Right next door and Italdesign’s take on the GT-R leaves me feeling comparatively cold. There’s a lack of cohesion between the front and rear ends in my opinion – an awkwardness that I guess is a result of trying to shoehorn creative design ideas into an already existing chassis. It just doesn’t quite work.
Possibly the wildest-looking design in the paddock, the Apollo Intensa Emozione (IE for short) packs a 780hp V12, and sounds as insane as it looks. In a world of EVs and hybrids, the Apollo is a refreshing change and, although its wild styling might be a bit love-it or hate-it, it’s good to see brands that aren’t afraid to put it out there.
Lanzante’s P1 GT is a car so subtle that I didn’t even capture it when it passed me on the hill. That is, if you can call a 986hp one-of-one hypercar subtle? You see, P1s aren’t a super-rare sight at FOS, and from the front, bar some aerodynamic changes, it looks pretty much like a GTR. Here’s why the dynamic changes were necessary – a private customer has commissioned Lanzante to create a longtail version of the P1, much like its elder sibling; the F1 GT.

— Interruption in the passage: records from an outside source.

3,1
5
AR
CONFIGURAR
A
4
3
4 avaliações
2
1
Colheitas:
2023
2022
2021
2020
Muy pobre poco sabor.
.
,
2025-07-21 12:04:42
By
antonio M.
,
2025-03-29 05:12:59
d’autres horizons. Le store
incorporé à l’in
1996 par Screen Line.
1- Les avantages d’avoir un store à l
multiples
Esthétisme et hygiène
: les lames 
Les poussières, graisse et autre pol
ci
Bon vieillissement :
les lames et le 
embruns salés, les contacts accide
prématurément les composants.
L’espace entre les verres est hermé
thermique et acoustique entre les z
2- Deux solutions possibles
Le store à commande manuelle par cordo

Building on a P1 GTR, the extended decklid does away with the P1’s hydraulic rear wing and active aero system, meaning that Lanzante had to completely rethink the way the car cuts through the air. The name and the colour are a nod to the original longtail and, I have to say, it looks completely stunning in the flesh. The price is a cool half-a-million pounds ($661,000USD approx) for the GT conversion, plus the £1.5million if you’ve not already got a spare P1 GTR kicking around.

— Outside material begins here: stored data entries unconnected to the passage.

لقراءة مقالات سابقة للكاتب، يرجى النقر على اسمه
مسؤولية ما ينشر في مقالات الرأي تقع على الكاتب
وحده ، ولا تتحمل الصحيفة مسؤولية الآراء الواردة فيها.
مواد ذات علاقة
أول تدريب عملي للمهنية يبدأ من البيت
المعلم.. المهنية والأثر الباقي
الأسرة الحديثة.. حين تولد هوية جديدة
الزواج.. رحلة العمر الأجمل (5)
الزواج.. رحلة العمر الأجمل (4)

For many, this is a first look at the McLaren Senna in the flesh. Many, myself included, questioned the design when it was first announced and, although it’s growing on me, it’s certainly not McLaren’s finest hour. Side-by-side with the Lanzante P1 GT and I know which one I’d take.
Not in the paddock, but rather on Toyota’s rather understated stand, the Toyota Gazoo Racing new Supra was on display. Sadly, the prototype Supra is still wrapped in camo, but this race version should give us an indication of what the Supra could look like once the aftermarket gets its hands on it.
There’s definitely some lines in there that are strongly influenced by the MkIV.
The Brabham BT62 is a highly anticipated beast of a machine. With 700hp on tap from its 5.4-litre V8 quad-cam mid-mounted motor, and weighing just 972kg, this extreme track-only hypercar is a direct competitor to the new Senna. The base model will set you back around £1million, pre-tax, if you’re interested.
Of course, looking back through time, cars of this ilk have always been wild and wacky. By pushing the boundaries of engineering and design, these aspirational marques give us some truly incredible machines. Hopefully they’ll still look as good in a few decades time as they do now, if not even better.
In comparison to everything you’ll find in the supercar and first glance paddock, it’s still the relatively subtle Singer DLS that’s got people talking here. A car that is infinitely less shouty than the hard, angular and aggressive lines of futuristic super and hypercars, but one that seems to have stolen Goodwood’s heart.